• An Indian state is experimenting with blockchain-based online voting

  • A small portion of the world’s largest democracy is about to put to the test a completely new way of exercising its electoral franchise: via a smartphone app.

    The Telangana State Election Commission will hold a dry run for the country’s first smartphone-based e-voting exercise on October 20 in Khammam, a district in India’s newest state (TSEC). For its experiment, the polling organization is utilizing artificial intelligence and blockchain ledger technology.

    The registration period for voting in the dry run will be extended from Oct. 8 to Oct. 18, according to a press release issued on Wednesday, Oct. 6 (TSEC).

    Telangana piloted the use of facial recognition software in municipal elections last year to avoid impersonation by fake voters.

    In a completely different project, the Indian Election Commission collaborated with the Indian Institute of Technology (IIT) Madras and the Centre for Development of Advanced Computing in April to create a secure e-voting system.

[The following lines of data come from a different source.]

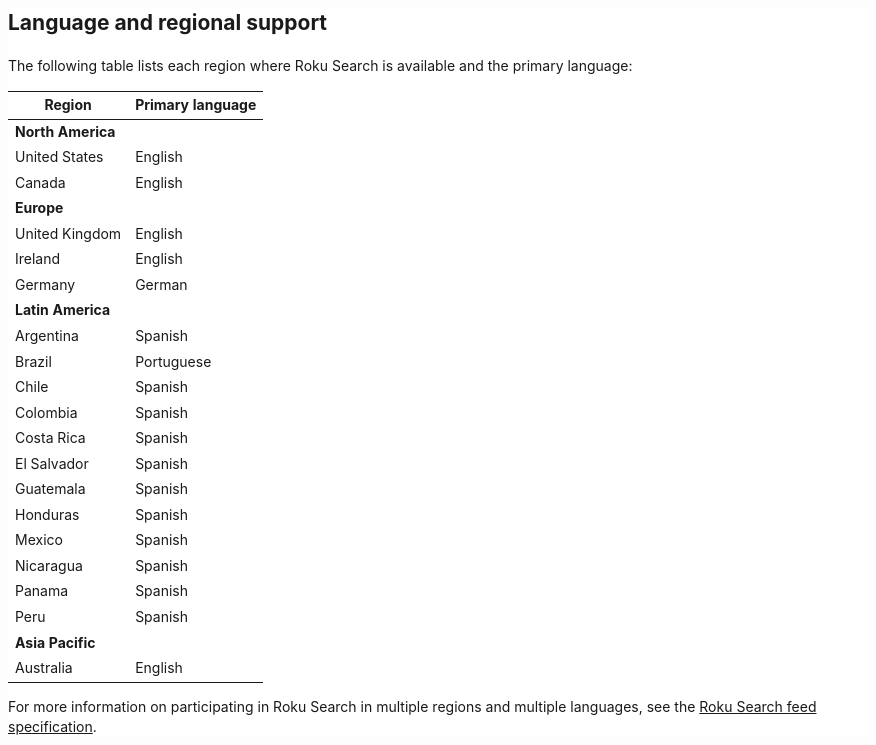 Language and regional support
-----------------------------

The following table lists each region where Roku Search is available and the primary language:

| Region | Primary language |
| --- | --- |
| **North America** |     |
| United States | English |
| Canada | English |
| **Europe** |     |
| United Kingdom | English |
| Ireland | English |
| Germany | German |
| **Latin America** |     |
| Argentina | Spanish |
| Brazil | Portuguese |
| Chile | Spanish |
| Colombia | Spanish |
| Costa Rica | Spanish |
| El Salvador | Spanish |
| Guatemala | Spanish |
| Honduras | Spanish |
| Mexico | Spanish |
| Nicaragua | Spanish |
| Panama | Spanish |
| Peru | Spanish |
| **Asia Pacific** |     |
| Australia | English |

For more information on participating in Roku Search in multiple regions and multiple languages, see the [Roku Search feed specification](/docs/specs/search/search-feed.md#multiregion-and-multilanguage-support).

    A few other Indian states have also expressed interest in using blockchain technology in other areas of governance. For example, Tamil Nadu proposed a state-wide blockchain backbone in 2019 for use by various government departments and public-sector enterprises.

    While such initiatives are frequently met with criticism in India, experts believe Telangana’s eVote app will make voting more fair and transparent.

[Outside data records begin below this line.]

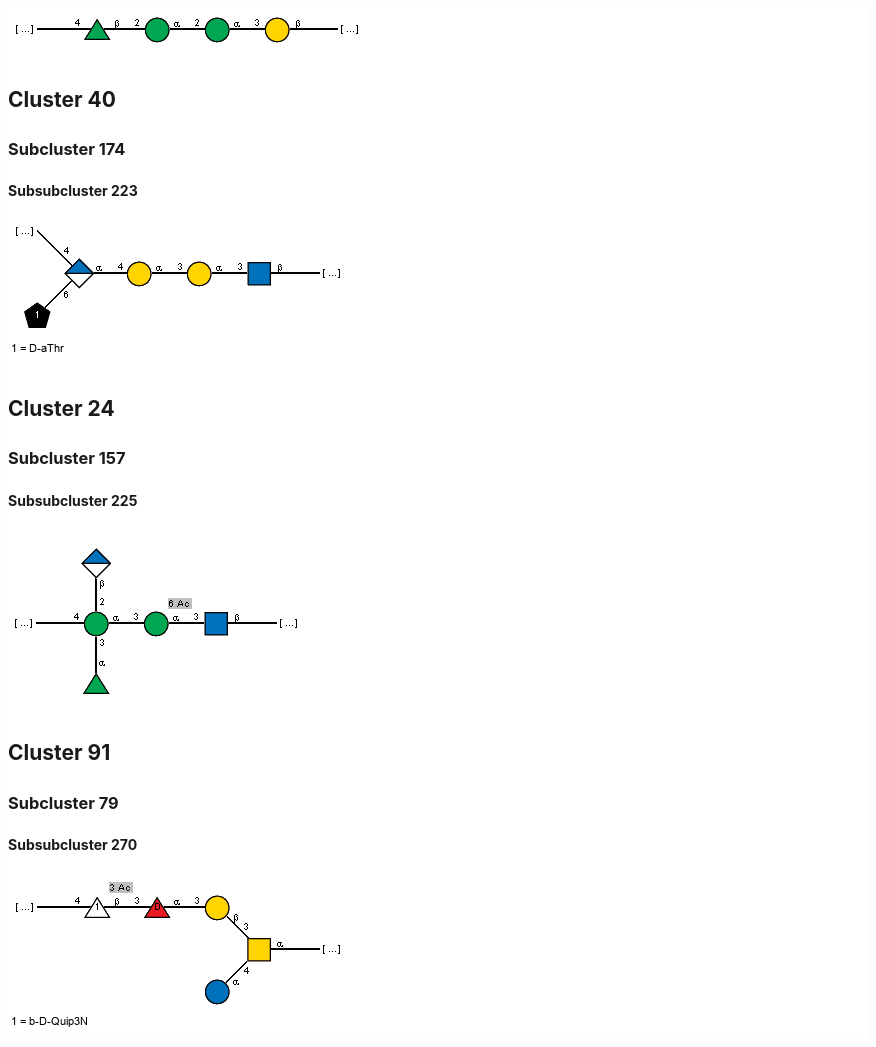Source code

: ![](../../../csdb/images/27410.gif)

## Cluster 40

### Subcluster 174

#### Subsubcluster 223

![](../../../csdb/images/1849.gif)

## Cluster 24

### Subcluster 157

#### Subsubcluster 225

![](../../../csdb/images/1883.gif)

## Cluster 91

### Subcluster 79

#### Subsubcluster 270

![](../../../csdb/images/1576.gif)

    Closing electoral loopholes

    The Indian voting system has frequently come under fire, whether for illegitimate voting or tampering with voting machines.

    Here, voting is done with simple, low-cost machines that register votes. However, some believe they can be hacked and manipulated. In 2019, for example, several videos emerged showing electronic voting machines (EVMs) being transported without adequate security.

    In contrast, a blockchain network is constantly reviewed by a network of users, making it difficult to hack.

    “No one can challenge the authenticity or tamper-proof nature of blockchains,” said Sharat Chandra, a blockchain and emerging tech evangelist based in Bengaluru.

    Individuals can register on the blockchain network and vote using their blockchain identity number. According to Kamlesh Nagware, chief technology officer of Snapper Future Technologies, a Pune-based blockchain development company, the technology’s zero-knowledge proof encryption scheme prevents duplicate votes and also ensures secrecy over who one has voted for.

    Zero-knowledge proof ensures that one party can prove to another party the authenticity of a specific piece of information without revealing anything else.

    “There are three components: identity, anonymity, and trust that an eligible voter voted,” Nagware explained. “If something is recorded on the election commission’s blockchain node, they can see it in real time.” At the moment, we can only count the number of votes… Because all voters are pre-registered on the system, no ineligible voters can enter.”

    According to Chandra, deploying the technology at scale, such as in the 2024 Lok Sabha elections, may result in numerous glitches. However, he stated that it will be dependent on the type of protocol used.

    “In my opinion, they may be developing their own proprietary blockchain protocol… Scalability will not be a problem from a technical standpoint. “There are Hedera Hashgraph and Algorand, which can handle thousands of transactions per second,” Chandra explained.